By encouraging the American Veterans Standing for God and Country, which is the project name that American Veterans in Domestic Defense is using, to bring the monument to Humansville, Moore is defending the rights of his neighbor, Thompson. At a March 31 news conference in Branson, Moore told Thompson, “I certainly support you in your cause.” The Alabamian has been steadfast in his criticism of a federal judiciary that continues to trump both the executive and the legislative branches of government.

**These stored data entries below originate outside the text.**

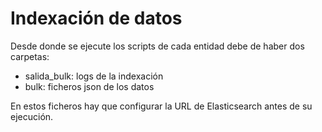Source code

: # Indexación de datos

Desde donde se ejecute los scripts de cada entidad debe de haber dos carpetas:
- salida_bulk: logs de la indexación
- bulk: ficheros json de los datos

En estos ficheros hay que configurar la URL de Elasticsearch antes de su ejecución.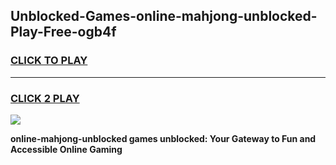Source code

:
## Unblocked-Games-online-mahjong-unblocked-Play-Free-ogb4f
<h3>
<a href="https://premium76.site?title=online-mahjong-unblocked&ref=21A">CLICK TO PLAY</a></h3>
<hr>

<h3>
<a href="https://premium76.site?title=online-mahjong-unblocked&ref=21A">CLICK 2 PLAY</a>
  
</h3>

<a href="https://premium76.site?title=online-mahjong-unblocked&ref=21A"><img src="https://clearcache.store/games.png"></a>


**online-mahjong-unblocked games unblocked: Your Gateway to Fun and Accessible Online Gaming**

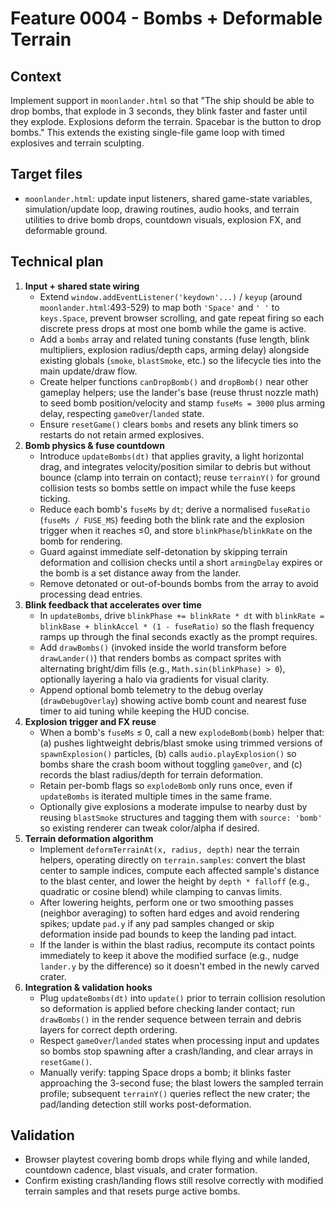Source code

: # Feature 0004 - Bombs + Deformable Terrain

## Context
Implement support in `moonlander.html` so that "The ship should be able to drop bombs, that explode in 3 seconds, they blink faster and faster until they explode. Explosions deform the terrain. Spacebar is the button to drop bombs." This extends the existing single-file game loop with timed explosives and terrain sculpting.

## Target files
- `moonlander.html`: update input listeners, shared game-state variables, simulation/update loop, drawing routines, audio hooks, and terrain utilities to drive bomb drops, countdown visuals, explosion FX, and deformable ground.

## Technical plan
1. **Input + shared state wiring**
   - Extend `window.addEventListener('keydown'...)` / `keyup` (around `moonlander.html`:493-529) to map both `'Space'` and `' '` to `keys.Space`, prevent browser scrolling, and gate repeat firing so each discrete press drops at most one bomb while the game is active.
   - Add a `bombs` array and related tuning constants (fuse length, blink multipliers, explosion radius/depth caps, arming delay) alongside existing globals (`smoke`, `blastSmoke`, etc.) so the lifecycle ties into the main update/draw flow.
   - Create helper functions `canDropBomb()` and `dropBomb()` near other gameplay helpers; use the lander's base (reuse thrust nozzle math) to seed bomb position/velocity and stamp `fuseMs = 3000` plus arming delay, respecting `gameOver`/`landed` state.
   - Ensure `resetGame()` clears `bombs` and resets any blink timers so restarts do not retain armed explosives.
2. **Bomb physics & fuse countdown**
   - Introduce `updateBombs(dt)` that applies gravity, a light horizontal drag, and integrates velocity/position similar to debris but without bounce (clamp into terrain on contact); reuse `terrainY()` for ground collision tests so bombs settle on impact while the fuse keeps ticking.
   - Reduce each bomb's `fuseMs` by `dt`; derive a normalised `fuseRatio` (`fuseMs / FUSE_MS`) feeding both the blink rate and the explosion trigger when it reaches ≤0, and store `blinkPhase`/`blinkRate` on the bomb for rendering.
   - Guard against immediate self-detonation by skipping terrain deformation and collision checks until a short `armingDelay` expires or the bomb is a set distance away from the lander.
   - Remove detonated or out-of-bounds bombs from the array to avoid processing dead entries.
3. **Blink feedback that accelerates over time**
   - In `updateBombs`, drive `blinkPhase += blinkRate * dt` with `blinkRate = blinkBase + blinkAccel * (1 - fuseRatio)` so the flash frequency ramps up through the final seconds exactly as the prompt requires.
   - Add `drawBombs()` (invoked inside the world transform before `drawLander()`) that renders bombs as compact sprites with alternating bright/dim fills (e.g., `Math.sin(blinkPhase) > 0`), optionally layering a halo via gradients for visual clarity.
   - Append optional bomb telemetry to the debug overlay (`drawDebugOverlay`) showing active bomb count and nearest fuse timer to aid tuning while keeping the HUD concise.
4. **Explosion trigger and FX reuse**
   - When a bomb's `fuseMs` ≤ 0, call a new `explodeBomb(bomb)` helper that: (a) pushes lightweight debris/blast smoke using trimmed versions of `spawnExplosion()` particles, (b) calls `audio.playExplosion()` so bombs share the crash boom without toggling `gameOver`, and (c) records the blast radius/depth for terrain deformation.
   - Retain per-bomb flags so `explodeBomb` only runs once, even if `updateBombs` is iterated multiple times in the same frame.
   - Optionally give explosions a moderate impulse to nearby dust by reusing `blastSmoke` structures and tagging them with `source: 'bomb'` so existing renderer can tweak color/alpha if desired.
5. **Terrain deformation algorithm**
   - Implement `deformTerrainAt(x, radius, depth)` near the terrain helpers, operating directly on `terrain.samples`: convert the blast center to sample indices, compute each affected sample's distance to the blast center, and lower the height by `depth * falloff` (e.g., quadratic or cosine blend) while clamping to canvas limits.
   - After lowering heights, perform one or two smoothing passes (neighbor averaging) to soften hard edges and avoid rendering spikes; update `pad.y` if any pad samples changed or skip deformation inside pad bounds to keep the landing pad intact.
   - If the lander is within the blast radius, recompute its contact points immediately to keep it above the modified surface (e.g., nudge `lander.y` by the difference) so it doesn't embed in the newly carved crater.
6. **Integration & validation hooks**
   - Plug `updateBombs(dt)` into `update()` prior to terrain collision resolution so deformation is applied before checking lander contact; run `drawBombs()` in the render sequence between terrain and debris layers for correct depth ordering.
   - Respect `gameOver`/`landed` states when processing input and updates so bombs stop spawning after a crash/landing, and clear arrays in `resetGame()`.
   - Manually verify: tapping Space drops a bomb; it blinks faster approaching the 3-second fuse; the blast lowers the sampled terrain profile; subsequent `terrainY()` queries reflect the new crater; the pad/landing detection still works post-deformation.

## Validation
- Browser playtest covering bomb drops while flying and while landed, countdown cadence, blast visuals, and crater formation.
- Confirm existing crash/landing flows still resolve correctly with modified terrain samples and that resets purge active bombs.
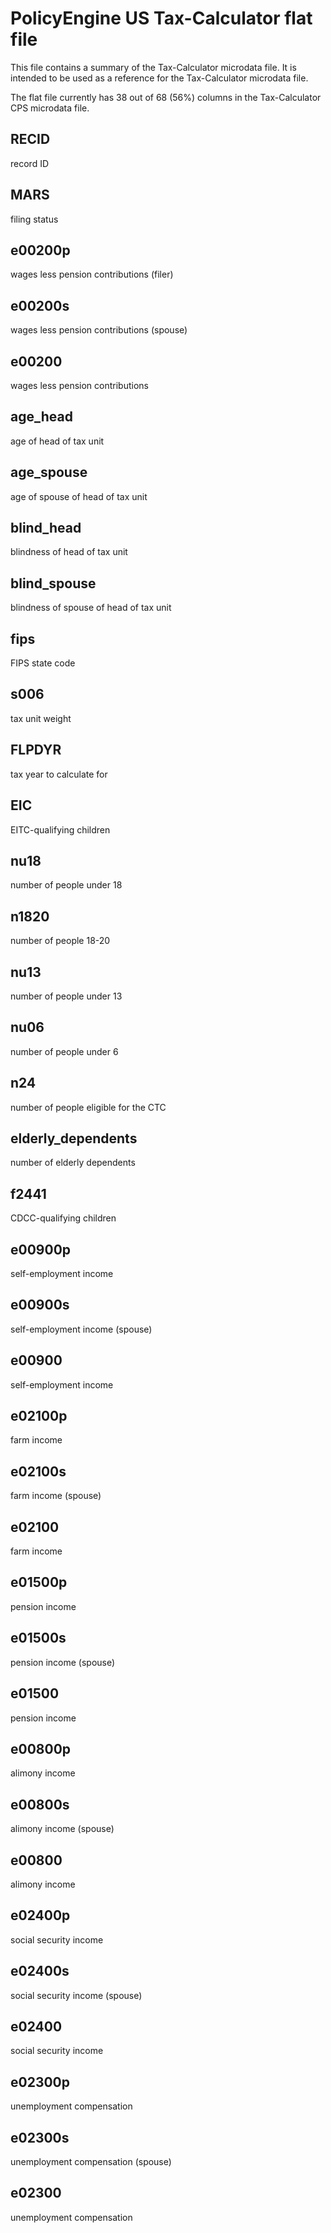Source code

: # PolicyEngine US Tax-Calculator flat file

This file contains a summary of the Tax-Calculator microdata file. It is intended to be used as a reference for the Tax-Calculator microdata file.

The flat file currently has 38 out of 68 (56%) columns in the Tax-Calculator CPS microdata file.

## RECID

record ID


## MARS

filing status


## e00200p

wages less pension contributions (filer)


## e00200s

wages less pension contributions (spouse)


## e00200

wages less pension contributions


## age_head

age of head of tax unit


## age_spouse

age of spouse of head of tax unit


## blind_head

blindness of head of tax unit


## blind_spouse

blindness of spouse of head of tax unit


## fips

FIPS state code


## s006

tax unit weight


## FLPDYR

tax year to calculate for


## EIC

EITC-qualifying children


## nu18

number of people under 18


## n1820

number of people 18-20


## nu13

number of people under 13


## nu06

number of people under 6


## n24

number of people eligible for the CTC


## elderly_dependents

number of elderly dependents


## f2441

CDCC-qualifying children


## e00900p

self-employment income


## e00900s

self-employment income (spouse)


## e00900

self-employment income


## e02100p

farm income


## e02100s

farm income (spouse)


## e02100

farm income


## e01500p

pension income


## e01500s

pension income (spouse)


## e01500

pension income


## e00800p

alimony income


## e00800s

alimony income (spouse)


## e00800

alimony income


## e02400p

social security income


## e02400s

social security income (spouse)


## e02400

social security income


## e02300p

unemployment compensation


## e02300s

unemployment compensation (spouse)


## e02300

unemployment compensation

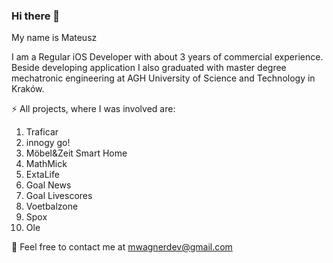 ### Hi there 👋

My name is Mateusz

I am a Regular iOS Developer with about 3 years of commercial experience.
Beside developing application I also graduated with master degree mechatronic engineering at AGH University of Science and Technology in Kraków.

⚡ All projects, where I was involved are:
1. Traficar
2. innogy go!
3. Möbel&Zeit Smart Home
4. MathMick
5. ExtaLife
6. Goal News
7. Goal Livescores
8. Voetbalzone
9. Spox
10. Ole

💬 Feel free to contact me at mwagnerdev@gmail.com

<!--
**MateuszW13/MateuszW13** is a ✨ _special_ ✨ repository because its `README.md` (this file) appears on your GitHub profile.
-->
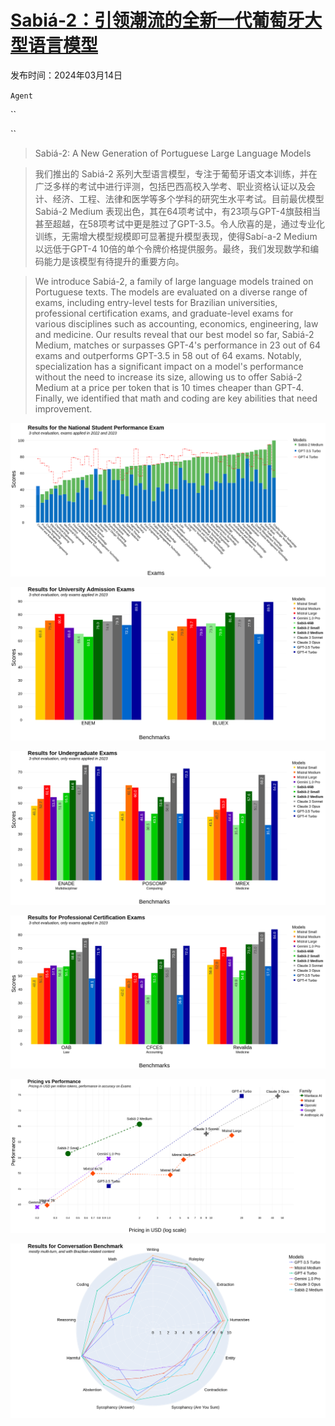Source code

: # [Sabiá-2：引领潮流的全新一代葡萄牙大型语言模型](https://arxiv.org/abs/2403.09887)

发布时间：2024年03月14日

`Agent`

``

``

> Sabiá-2: A New Generation of Portuguese Large Language Models

> 我们推出的 Sabiá-2 系列大型语言模型，专注于葡萄牙语文本训练，并在广泛多样的考试中进行评测，包括巴西高校入学考、职业资格认证以及会计、经济、工程、法律和医学等多个学科的研究生水平考试。目前最优模型 Sabiá-2 Medium 表现出色，其在64项考试中，有23项与GPT-4旗鼓相当甚至超越，在58项考试中更是胜过了GPT-3.5。令人欣喜的是，通过专业化训练，无需增大模型规模即可显著提升模型表现，使得Sabí-a-2 Medium以远低于GPT-4 10倍的单个令牌价格提供服务。最终，我们发现数学和编码能力是该模型有待提升的重要方向。

> We introduce Sabiá-2, a family of large language models trained on Portuguese texts. The models are evaluated on a diverse range of exams, including entry-level tests for Brazilian universities, professional certification exams, and graduate-level exams for various disciplines such as accounting, economics, engineering, law and medicine. Our results reveal that our best model so far, Sabiá-2 Medium, matches or surpasses GPT-4's performance in 23 out of 64 exams and outperforms GPT-3.5 in 58 out of 64 exams. Notably, specialization has a significant impact on a model's performance without the need to increase its size, allowing us to offer Sabiá-2 Medium at a price per token that is 10 times cheaper than GPT-4. Finally, we identified that math and coding are key abilities that need improvement.

![Sabiá-2：引领潮流的全新一代葡萄牙大型语言模型](../../../paper_images/2403.09887/Results_for_the_National_Student_Performance_Exam.png)

![Sabiá-2：引领潮流的全新一代葡萄牙大型语言模型](../../../paper_images/2403.09887/Results_for_University_Admission_Exams.png)

![Sabiá-2：引领潮流的全新一代葡萄牙大型语言模型](../../../paper_images/2403.09887/Results_for_Undergraduate_Exams.png)

![Sabiá-2：引领潮流的全新一代葡萄牙大型语言模型](../../../paper_images/2403.09887/Results_for_Professional_Certification_Exams.png)

![Sabiá-2：引领潮流的全新一代葡萄牙大型语言模型](../../../paper_images/2403.09887/pricing_vs_performance.png)

![Sabiá-2：引领潮流的全新一代葡萄牙大型语言模型](../../../paper_images/2403.09887/Results_for_Conversation_Benchmark.png)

It would be impossible for the federal court system to declare pieces of legislation unconstitutional, Presidents Thomas Jefferson and Andrew Jackson argued, simply because the branches of government are co-equal and co-sovereign. In other words, as Jackson wrote, the Congress, the Executive and the Court must each for itself be guided by its own opinion of the Constitution. An example of how this doctrine would work today would be if the federal courts ruled homosexual “marriage” legal, leading the president to call the ruling “dumb” while he refused to enforce the law.
Thompson has led the charge in educating Humansville residents concerning the government – rather than God – giving people their “rights” since January 2003. That is when he encouraged teachers to recite the Pledge of Allegiance even as one refused because of the “under God” clause.
Reactions to the monument were positive.
“People say, ‘I didn’t know it was so beautiful. I didn’t know it had other Founding Fathers’ statements around it on all four sides.’” said Cabaniss. “They thought it was just the Ten Commandments on top.”
Cabaniss said that aside from hearing people talk about how beautiful the monument is, as he travels the country he hears comments from Americans who respect the stand that Moore took. Citizens are also glad to know that the veterans are involved in such a worthy cause, he said.
“Some people get emotional,” he said. “It’s not unusual for people to come away with tears.”
The monument was removed from the Rotunda of the Alabama Judicial Building Aug. 27, 2003. It depicts the moral foundation of law in America and includes excerpts from the Ten Commandments of YHWH (God). The monument also bears quotes from the Declaration of Independence, our National Motto, the Pledge of Allegiance and the Judiciary Act of 1789.
One of the phrases on the monument, written by Francis Scott Key, reads, “Then conquer we must, when our cause it is just.” The context of that phrase is that freemen will conquer. Positive statements of that nature can be found all over the monument.
“We’ve never had a negative reaction to it,” Cabaniss said.